Zind-Kala-Wasté

En octobre 1905, le Marquis de BARONCELLI rencontre le colonel William CODY, plus connu sous le nom de BUFFALO BILL. Celui-ci est conscient que le monde de l’Ouest sauvage est menacé de disparition par le modernisme. Il veut faire connaître au monde entier les traditions viriles des cow-boys et surtout du peuple indien en voie de disparition. Il crée alors le «Wild West Show», un mélange de rodéo avec chevaux, bisons et de «musée ethnographique vivant» avec des démonstrations de la vie quotidienne de ces gardiens de troupeaux du Far West et des traditions des indiens. Débarquant à Marseille, le «Wild West Show» est mis en quarantaine aux Saintes-Maries-de-la-Mer. La rencontre entre le Marquis de BARONCELLI et BUFFALO BILL est un grand moment de l’histoire de la Camargue. Ces deux grands hommes deviennent amis et vont échanger jusqu’à la fin de leur vie une longue et chaleureuse correspondance. Plusieurs indiens resteront finalement plus d’une année chez le Marquis. Le Marquis de Baroncelli. Les indiens ont ainsi l’occasion de monter des chevaux « camargue » qui ressemblent à leurs propres montures. Une réception festive est organisée entre les indiens d’Amérique, les gitans et les gardians de la Camargue. Assurément le Marquis est un poète et un visionnaire. Le Marquis de Baroncelli admire ces indiens et nouera une amitié profonde pour «Jacob-White-Eyes» avec qui il va longtemps correspondre. Pour remercier BARONCELLI de son hospitalité, les indiens lui offrent une tenue complète de chef indien et lui donnent le nom de «Zind-Kala-Wasté», ce qui signifie «L’oiseau au coeur fidèle».

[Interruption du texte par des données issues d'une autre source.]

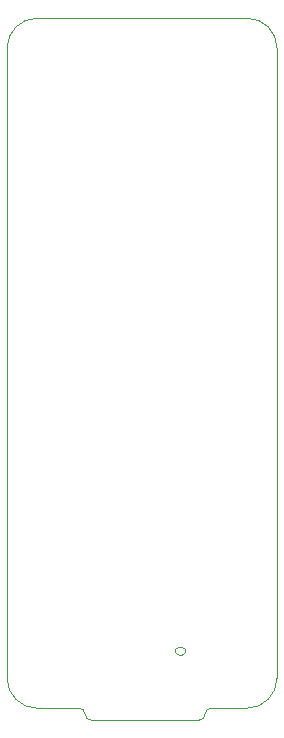
<source format=gbr>
%TF.GenerationSoftware,KiCad,Pcbnew,5.99.0-unknown-64d35ecebc~127~ubuntu20.04.1*%
%TF.CreationDate,2021-05-01T14:43:11+10:00*%
%TF.ProjectId,bm83-featherwing,626d3833-2d66-4656-9174-68657277696e,rev?*%
%TF.SameCoordinates,Original*%
%TF.FileFunction,Profile,NP*%
%FSLAX46Y46*%
G04 Gerber Fmt 4.6, Leading zero omitted, Abs format (unit mm)*
G04 Created by KiCad (PCBNEW 5.99.0-unknown-64d35ecebc~127~ubuntu20.04.1) date 2021-05-01 14:43:11*
%MOMM*%
%LPD*%
G01*
G04 APERTURE LIST*
%TA.AperFunction,Profile*%
%ADD10C,0.050000*%
%TD*%
%TA.AperFunction,Profile*%
%ADD11C,0.100000*%
%TD*%
G04 APERTURE END LIST*
D10*
X141732000Y-129286000D02*
G75*
G02*
X141224000Y-128778000I0J508000D01*
G01*
X154940000Y-128270000D02*
X151892000Y-128270000D01*
X140716000Y-128270000D02*
G75*
G02*
X141224000Y-128778000I0J-508000D01*
G01*
X150876000Y-129286000D02*
X141732000Y-129286000D01*
X157480000Y-125730000D02*
G75*
G02*
X154940000Y-128270000I-2540000J0D01*
G01*
X134620000Y-72390000D02*
G75*
G02*
X137160000Y-69850000I2540000J0D01*
G01*
X137160000Y-128270000D02*
G75*
G02*
X134620000Y-125730000I0J2540000D01*
G01*
X151384000Y-128778000D02*
G75*
G02*
X150876000Y-129286000I-508000J0D01*
G01*
X151384000Y-128778000D02*
G75*
G02*
X151892000Y-128270000I508000J0D01*
G01*
X137160000Y-69850000D02*
X154940000Y-69850000D01*
X154940000Y-69850000D02*
G75*
G02*
X157480000Y-72390000I0J-2540000D01*
G01*
X140716000Y-128270000D02*
X137160000Y-128270000D01*
X157480000Y-72390000D02*
X157480000Y-125730000D01*
X134620000Y-125730000D02*
X134620000Y-72390000D01*
D11*
%TO.C,J3*%
X149429000Y-123759000D02*
X149179000Y-123759000D01*
X149179000Y-123129000D02*
X149429000Y-123129000D01*
X149429000Y-123129000D02*
G75*
G02*
X149744000Y-123444000I0J-315000D01*
G01*
X149179000Y-123759000D02*
G75*
G02*
X148864000Y-123444000I0J315000D01*
G01*
X149744000Y-123444000D02*
G75*
G02*
X149429000Y-123759000I-315000J0D01*
G01*
X148864000Y-123444000D02*
G75*
G02*
X149179000Y-123129000I315000J0D01*
G01*
%TD*%
M02*

</source>
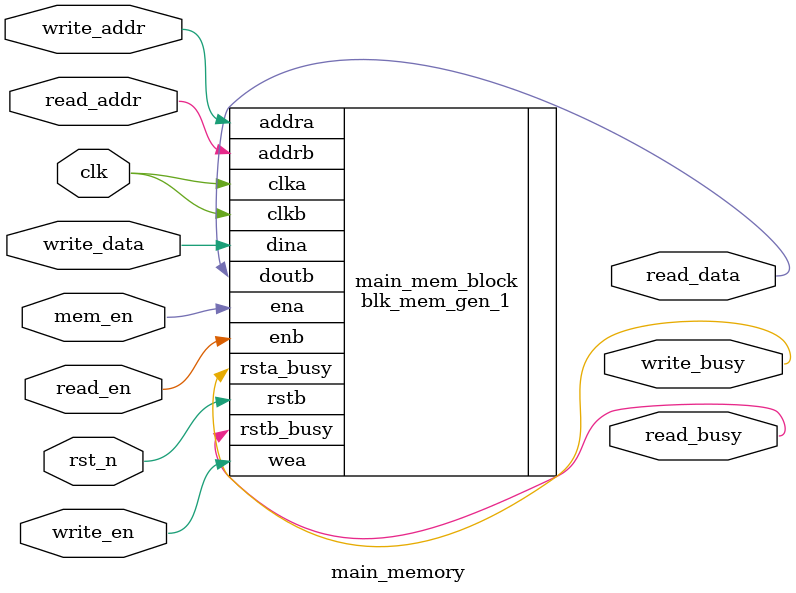
<source format=sv>
`timescale 1ns / 1ps


module main_memory(
    input   clk,
    input   rst_n,
    input   mem_en,
    input   write_en,
    input   write_addr,
    input   write_data,
    input   read_en,
    input   read_addr,
    output  read_data,
    output  write_busy,
    output  read_busy
    );
    
    blk_mem_gen_1 main_mem_block(
        .clka       (clk),
        .ena        (mem_en),
        .wea        (write_en),
        .addra      (write_addr),
        .dina       (write_data),
        .clkb       (clk),
        .rstb       (rst_n),
        .enb        (read_en),
        .addrb      (read_addr),
        .doutb      (read_data),
        .rsta_busy  (write_busy),
        .rstb_busy  (read_busy)
    );
    
endmodule

</source>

Création du prix Zind-Kala-Wasté. Suite à un documentaire tourné en Camargue intitulé « Le bac du Sauvage » et la rencontre avec le poète – photographe – cinéaste (le film Crin-Blanc) Denys Colomb de Daunant, le réalisateur Joël Maître donne à la philosophie du Zind-Kala-Wasté toute son importance, celle de la liberté. Le bac du Sauvage. «Et si la Camargue m’était contée ? Les dernières grandes figures de cette région sauvage nous parlent de leur amour pour cette contrée unique et de sa poésie avec pudeur et sincérité.» Avec Maurice Bellagamba, Denys Colomb de Daunant, Pierre Aubanel et Olivier Loiselle. Ceci est un documentaire explosif sur la Camargue, complètement indépendant et libre, avec pour protagonistes des personnages qui n’ont pas la langue dans leur poche… Il a été tourné en 2003, en pleine invasion de l’Irak par les Américains. Nos deux héros du moment, Olivier Loiselle et Joël Maître, partent à la découverte du Sauvage près des Saintes-Maries-de-La-Mer, au coeur de la Camargue. Ils parcourent les plaines marécageuses de cette mythique région à la recherche des Indiens, des Gitans, des gardians et de toutes ces belles histoires qui font la Camargue. Ils interviewent des personnages uniques et habitants honorables de cette contrée, qui parlent devant la caméra, sans craintes ni tabous. Véritable document d’archives. La poésie est le fil conducteur indissociable des différentes interviews de ce documentaire dans lesquelles la vulgarité et le voyeurisme n’ont pas leur place. Le moteur de toute création doit toujours être celle de raconter une histoire. Et ici, elle est très belle: c’est celle de ces individus aux vies extraordinaires qui ont créé l’identité de la Camargue. Et, comme toile de fond, bien sûr: le bac du Sauvage. Ces personnages intimidants, touchants et au caractère entier nous livrent leurs sentiments les plus profonds avec une sincérité simple et nous parlent de l’amour de leur vie: la Camargue.